--- Given data Enclosed Below ---

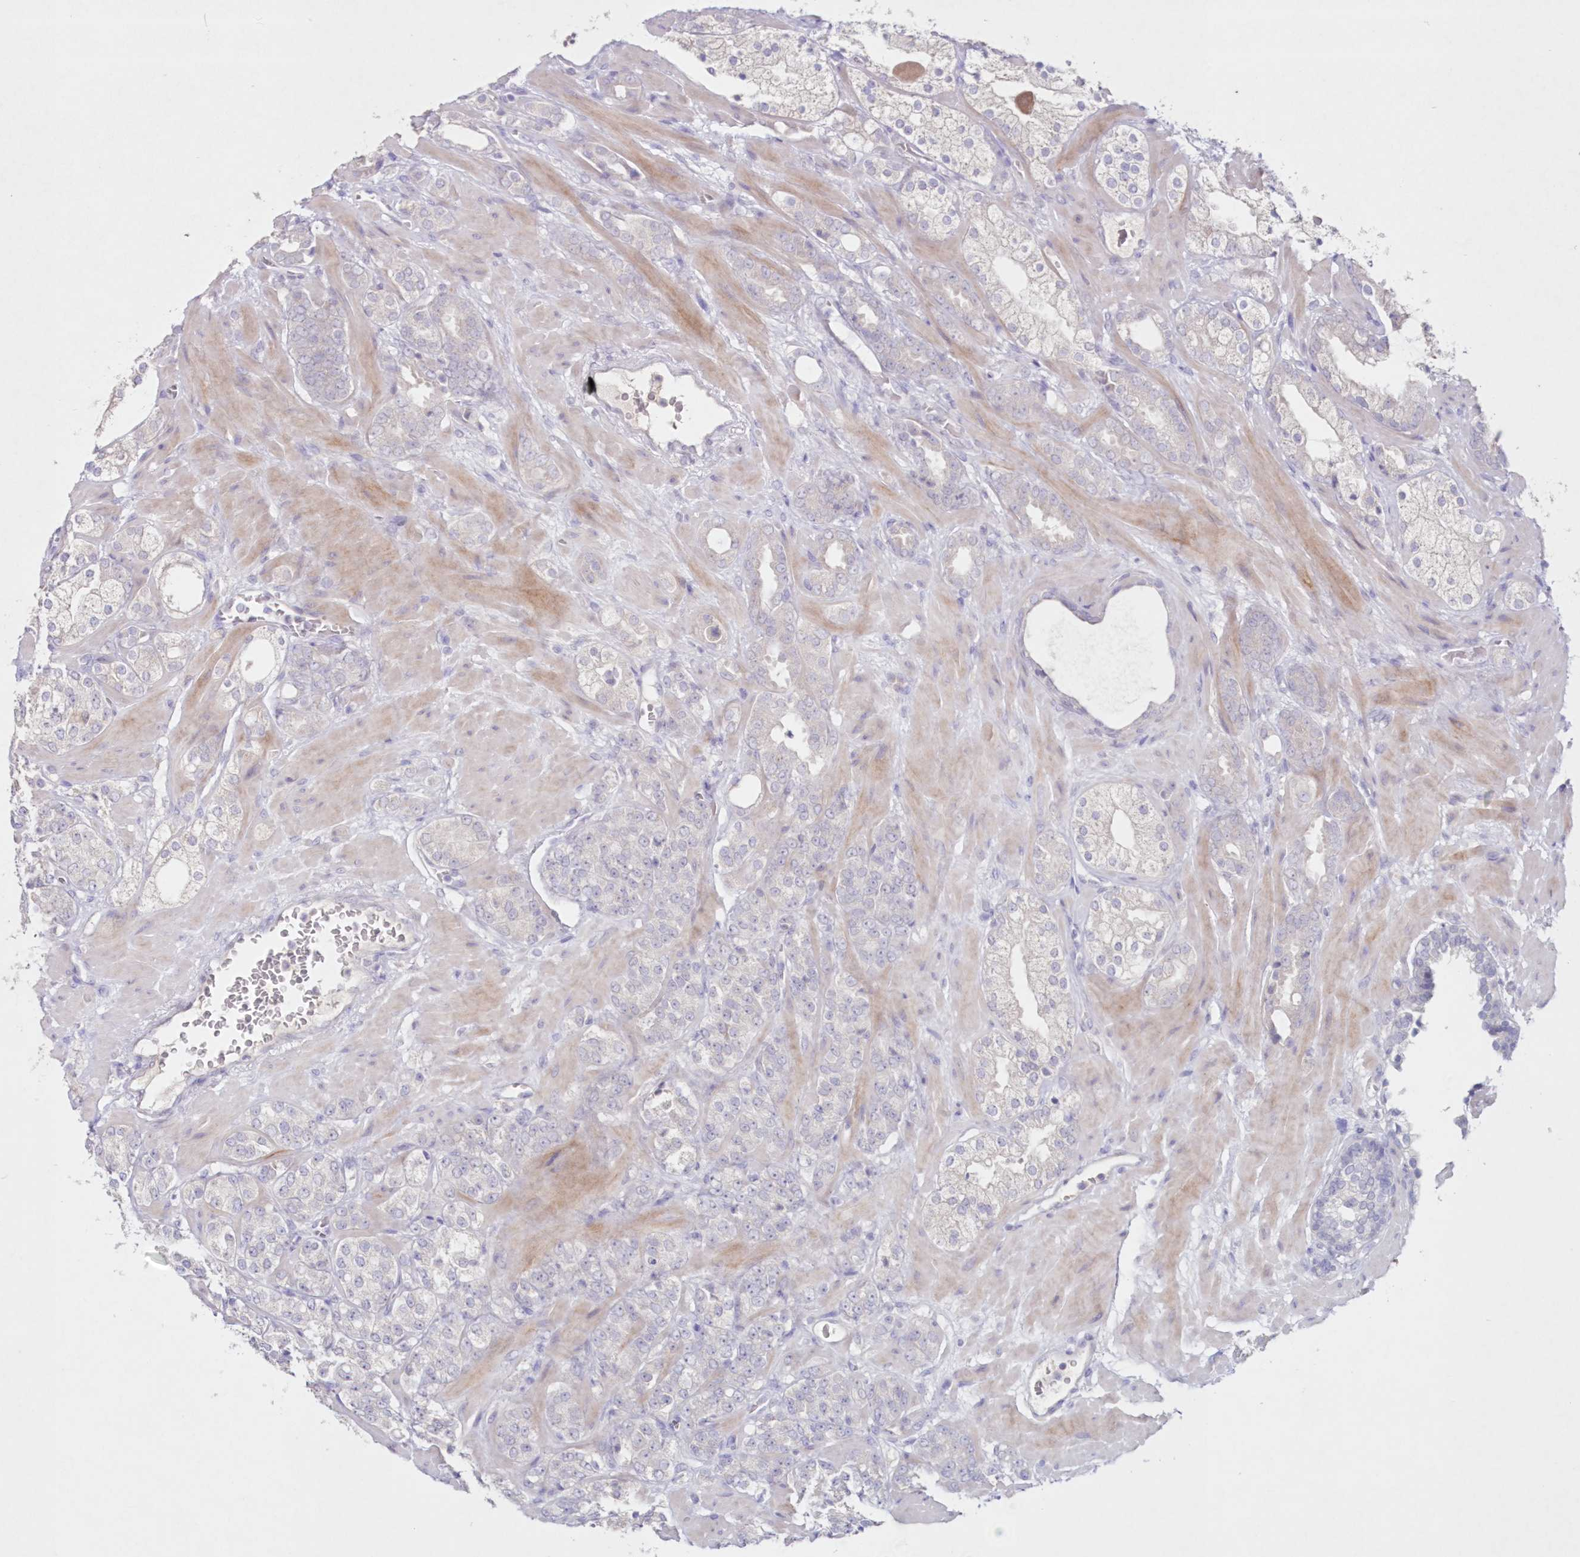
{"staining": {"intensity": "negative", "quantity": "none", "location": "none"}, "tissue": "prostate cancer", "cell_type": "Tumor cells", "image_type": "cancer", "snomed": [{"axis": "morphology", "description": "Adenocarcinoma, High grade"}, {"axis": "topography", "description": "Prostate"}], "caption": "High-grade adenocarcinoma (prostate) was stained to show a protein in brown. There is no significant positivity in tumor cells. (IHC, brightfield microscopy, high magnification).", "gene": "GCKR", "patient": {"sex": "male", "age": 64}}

--- End of Enclosed Given data ---
--- Given data Enclosed Below ---

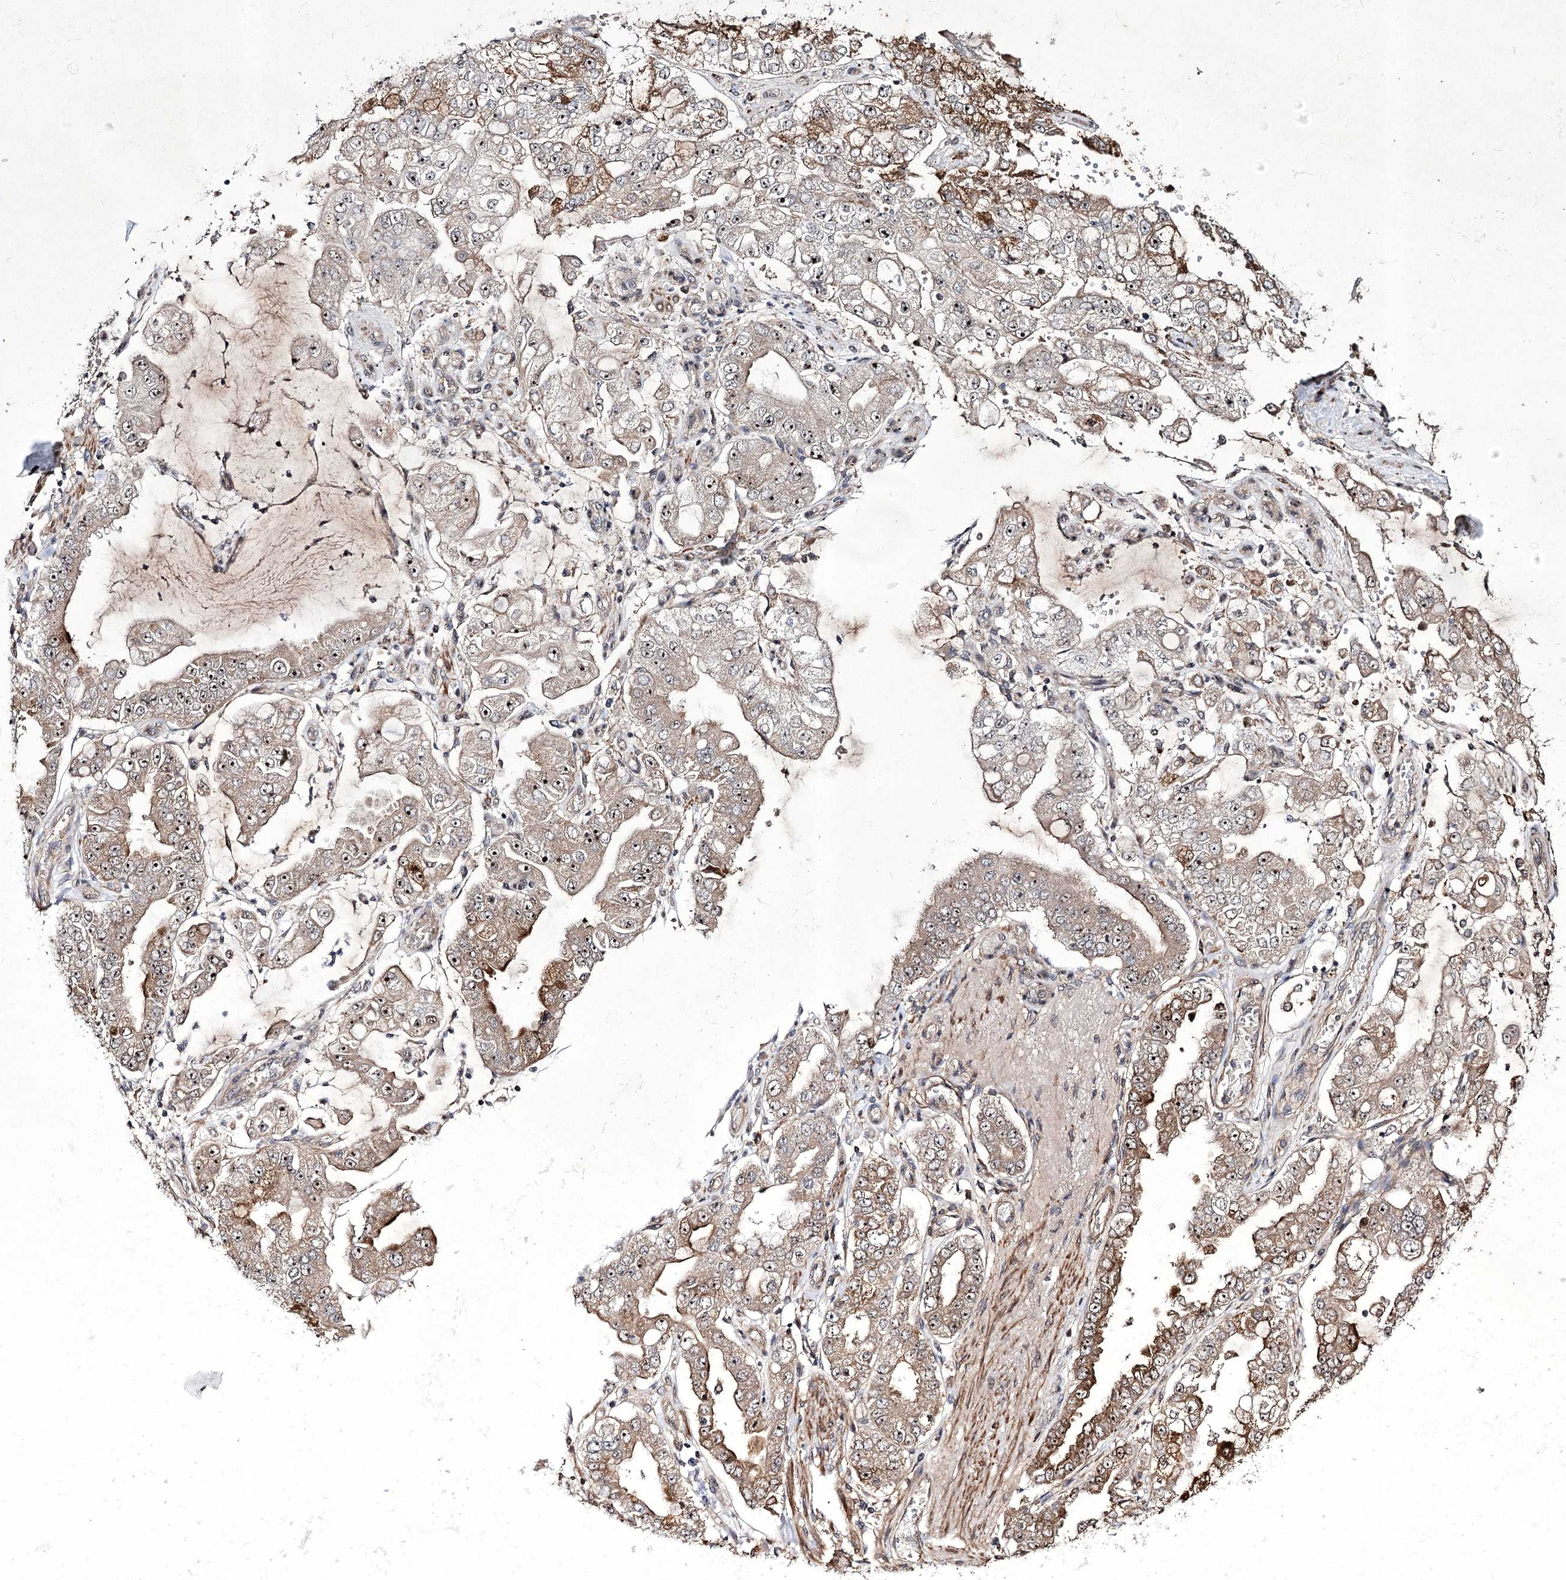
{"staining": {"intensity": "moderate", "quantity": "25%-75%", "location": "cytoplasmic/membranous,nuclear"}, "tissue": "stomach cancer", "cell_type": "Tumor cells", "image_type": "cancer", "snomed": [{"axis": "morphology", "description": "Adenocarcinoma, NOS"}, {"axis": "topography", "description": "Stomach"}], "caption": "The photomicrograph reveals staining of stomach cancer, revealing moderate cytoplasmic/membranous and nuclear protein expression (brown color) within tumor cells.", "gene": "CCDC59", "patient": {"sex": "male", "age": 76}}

--- End of Enclosed Given data ---
--- Given data Enclosed Below ---

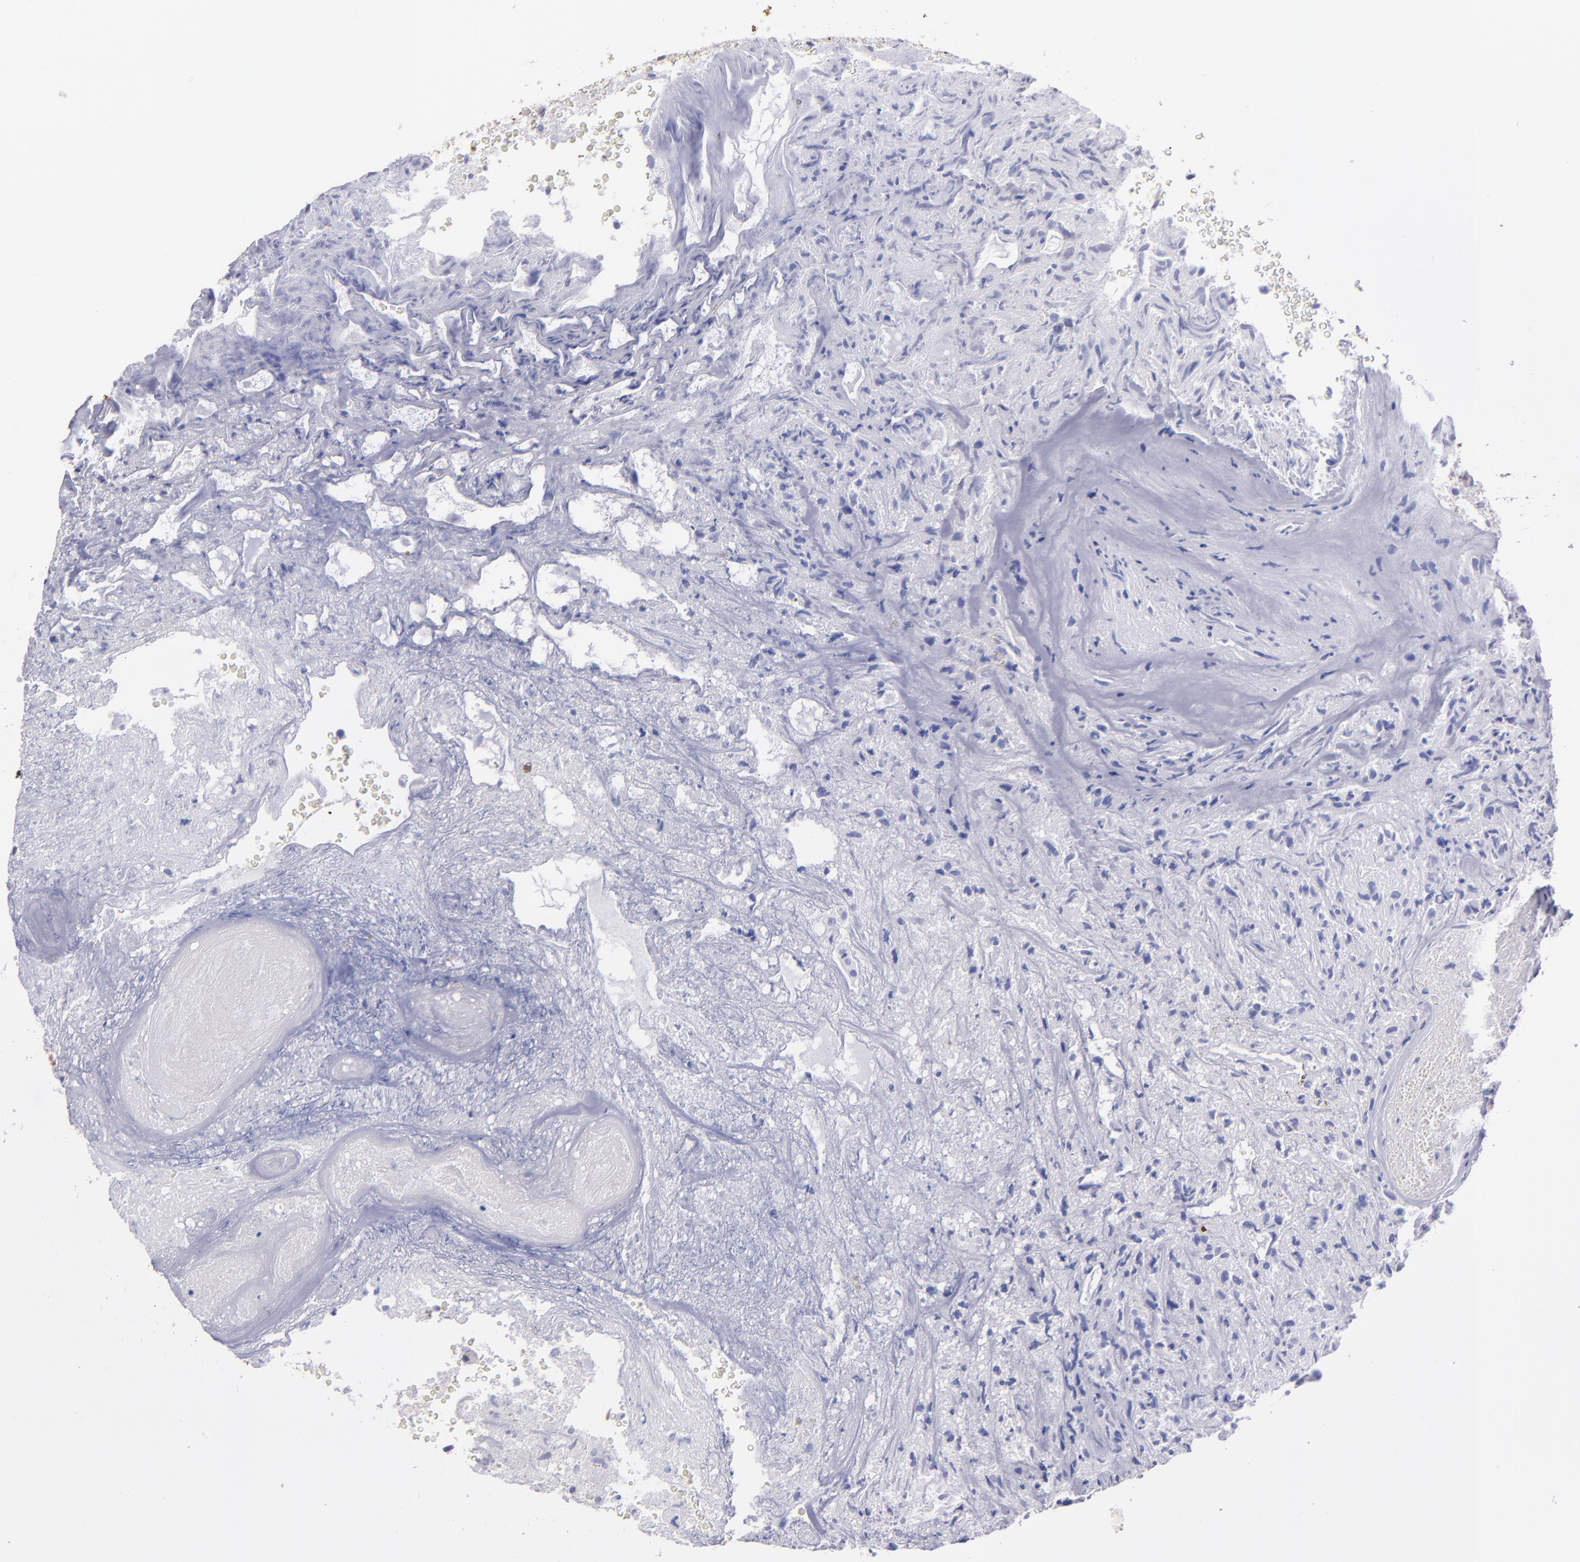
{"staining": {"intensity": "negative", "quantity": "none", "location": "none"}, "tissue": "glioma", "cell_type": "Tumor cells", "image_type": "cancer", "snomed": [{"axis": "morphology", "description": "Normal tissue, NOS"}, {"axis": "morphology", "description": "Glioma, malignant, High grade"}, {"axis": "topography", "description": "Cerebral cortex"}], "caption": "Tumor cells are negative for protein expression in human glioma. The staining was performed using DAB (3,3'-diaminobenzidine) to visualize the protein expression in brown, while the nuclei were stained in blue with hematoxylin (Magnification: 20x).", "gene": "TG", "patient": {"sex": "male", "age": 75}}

--- End of Enclosed Given data ---

● **What you should do**
Where does "stained" appear in the records above? Copy every line that has it.

● **Task answer**
{"staining": {"intensity": "negative", "quantity": "none", "location": "none"}, "tissue": "prostate cancer", "cell_type": "Tumor cells", "image_type": "cancer", "snomed": [{"axis": "morphology", "description": "Adenocarcinoma, High grade"}, {"axis": "topography", "description": "Prostate"}], "caption": "High-grade adenocarcinoma (prostate) was stained to show a protein in brown. There is no significant positivity in tumor cells. (IHC, brightfield microscopy, high magnification).", "gene": "GCKR", "patient": {"sex": "male", "age": 64}}
{"staining": {"intensity": "negative", "quantity": "none", "location": "none"}, "tissue": "glioma", "cell_type": "Tumor cells", "image_type": "cancer", "snomed": [{"axis": "morphology", "description": "Normal tissue, NOS"}, {"axis": "morphology", "description": "Glioma, malignant, High grade"}, {"axis": "topography", "description": "Cerebral cortex"}], "caption": "Tumor cells are negative for protein expression in human glioma. The staining was performed using DAB (3,3'-diaminobenzidine) to visualize the protein expression in brown, while the nuclei were stained in blue with hematoxylin (Magnification: 20x).", "gene": "TG", "patient": {"sex": "male", "age": 75}}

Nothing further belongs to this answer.